Instaurer un minimum a depenser/allouer au centre de formation du club ? Je rejoins Bitch Bucannon sur ce point.
Harry
"ce qui est régulièrement le cas chez les épouses de joueurs" cela constitue un détournement évident avez-vous les chiffres concernant les joueurs français d'une part et étrangers d'autre part et à quels titres seraient-elles salariées des SASP ?
Sauf erreur vous avez oublié de préciser que le plafond de 10 M peut être dépassé de 100.000 euros par joueur figurant sur la liste des 30 protégés même s'il n'est pas sélectionné une seule fois (cf Fickou,FF,Parra …) dans la saison concernée ,plus l'astuce est grosse , mieux elle passe !
Tryphon
Merci pour cet article il pouvait même s'appeler "LE SALARY CAP POUR LES NULS".
J'ai mieux saisi les différentes problématiques.
HH
On assiste à une forme de dumping entre les riches fédérations de rugby. Les Anglais avec un salary cap au départ plus contraignant que celui des français l'ont allégé avec 2 joueurs hors salary cap, réponse française en prenant la même mesure afin de conserver leur avantage....etc...etc...l'escalade est inévitable tant que l'ERCC ou l'IRB ne fera pas de l'anti-dumping en imposant une norme de salary cap à respecter(comme le fait-avec plus ou moins de réussite- l'UE dans le domaine économique).
LeBolero
Je rejoins l'idée qu'exclure un ou deux joueurs du Salary Cap serait un bon moyen de concilier rentrées d'argent imputées au marketing, plus-value sportive, et un certain contrôle des finances vectrices d'équité et de sécurité !
Il faut aussi aller plus loin dans la fermeté de ce même Salary Cap concernant ses différents détournements, notamment via des sociétés, on y gagnerait en honnêteté et en intégrité sportive !
Enfin, arrêtons de prétexter ce faux argument que le Salary Cap va faire péricliter notre compétitivité à l'échelle mondiale, car quoi qu'on en dise, notre championnat est attractif, et une compétitivité sur le plan mondiale doit, si l'on ne pense pas qu'à court terme, se pérenniser par les centres de formation.
Faire éclore des jeunes talents est quand même l'objectif numéro un d'un championnat qui se targue d'être le "meilleur du monde" !
Bitch Bucannon
Si les salaires des joueurs sont limités, les dépenses du club le sont donc aussi.
Dans quelles poches vont les bénéfices ? Celles des actionnaires ? Celles de la Ligue ?
Bientôt, #LaisseMoiComprendre : le budget d'un club professionnel pour les nuls comme moi.
En complément du Salary Cap, est ce qu'on ne pourrait pas envisager de :
- Fixer un budget pour le centre de formation ? Cela sera à mon avis plus efficace que ces JIFF en s'attaquant à la base du problème. Et puis, nos petits jeunes (et bénévoles qui les encadrent) méritent plus de moyen et de reconnaissance de la part du rugby pro.
- Baisser le prix des places ? Avec les droits TV et autres contrats de sponsoring, certains clubs gagnent très bien leur vie. Le rugby doit rester un spectacle accessible.
ToToNe
Arf je voulais dire un ou deux joueurs et non jours, il est dommage de ne pas pouvoir éditer son commentaire. je vais de ce pas le remonter au staf 🙂
ToToNe
Non mais le fait d'exclure un ou deux jours du calculs c'est pas déconnant sur le fond.
Pour le reste je trouve ça plutôt bien, les joueurs vivent correctement et surtout les clubs font tous avec un budget similaire et ça c'est plutôt pas mal.
WazZarA
@ Tom4995 : A avoir un meilleur staf, de meilleurs infrastructure, un meilleurs cellule de recrutement, un meilleur centre de formation ... tous ce qui fait d'ailleur cruellement défaut au Stade depuis plusieurs saisons (exception faite des infrastructures).
tom4995
Il faut absolument augmenter le salary cap ! Sinon a quoi rime les 30M du Stade Toulousain s'il ne peuvent pas s'en servir ?!!!

Données extraites
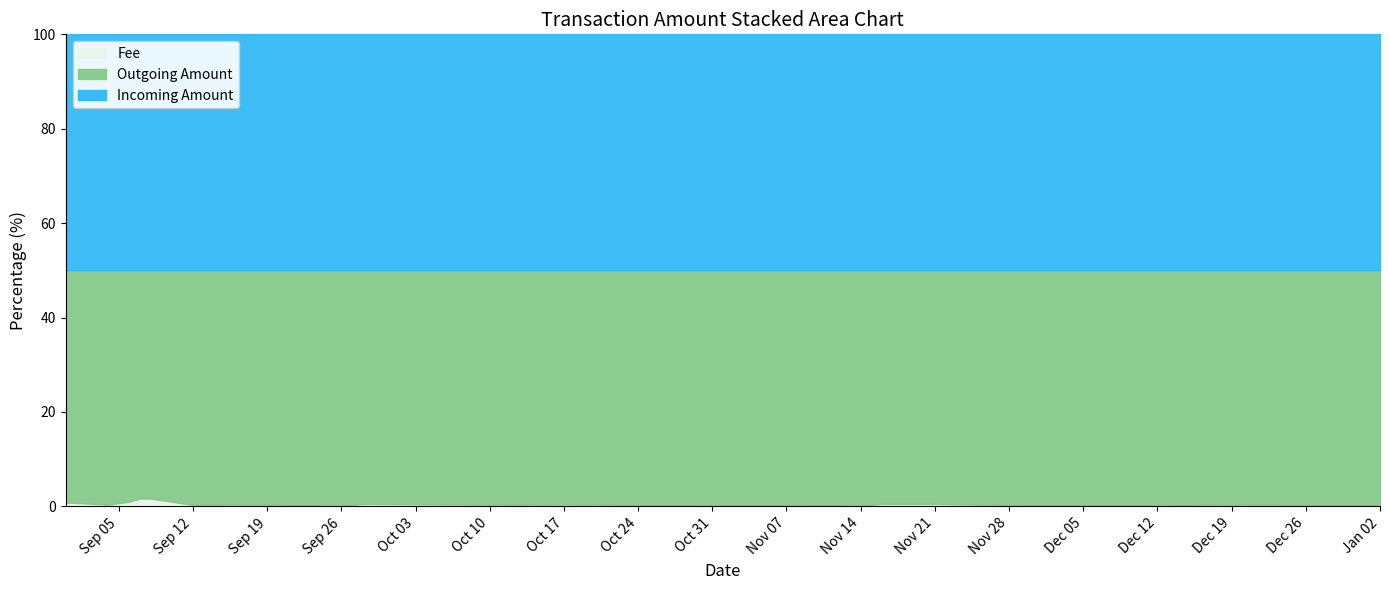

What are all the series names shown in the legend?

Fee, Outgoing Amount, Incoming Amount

* * *

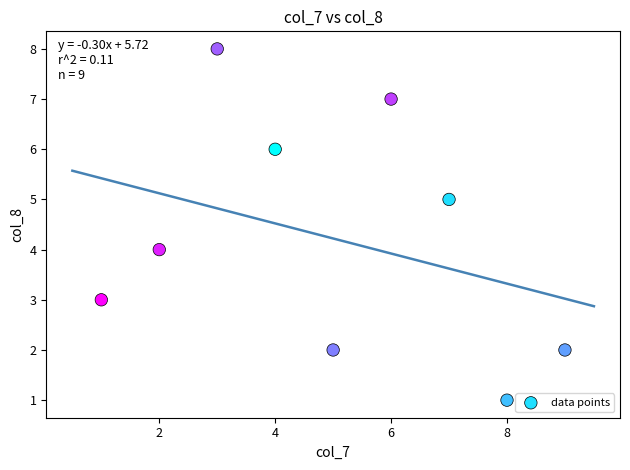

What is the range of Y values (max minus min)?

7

Consigne
Reproduisez mot pour mot le passage du texte sur le salary cap qui s'ouvre sur les mots contenant « Dans quelles poches » et se ferme sur « un spectacle accessible. ». Ce matériel ne joue aucun rôle ici.

Réponse ci-dessous
Dans quelles poches vont les bénéfices ? Celles des actionnaires ? Celles de la Ligue ?
Bientôt, #LaisseMoiComprendre : le budget d'un club professionnel pour les nuls comme moi.
En complément du Salary Cap, est ce qu'on ne pourrait pas envisager de :
- Fixer un budget pour le centre de formation ? Cela sera à mon avis plus efficace que ces JIFF en s'attaquant à la base du problème. Et puis, nos petits jeunes (et bénévoles qui les encadrent) méritent plus de moyen et de reconnaissance de la part du rugby pro.
- Baisser le prix des places ? Avec les droits TV et autres contrats de sponsoring, certains clubs gagnent très bien leur vie. Le rugby doit rester un spectacle accessible.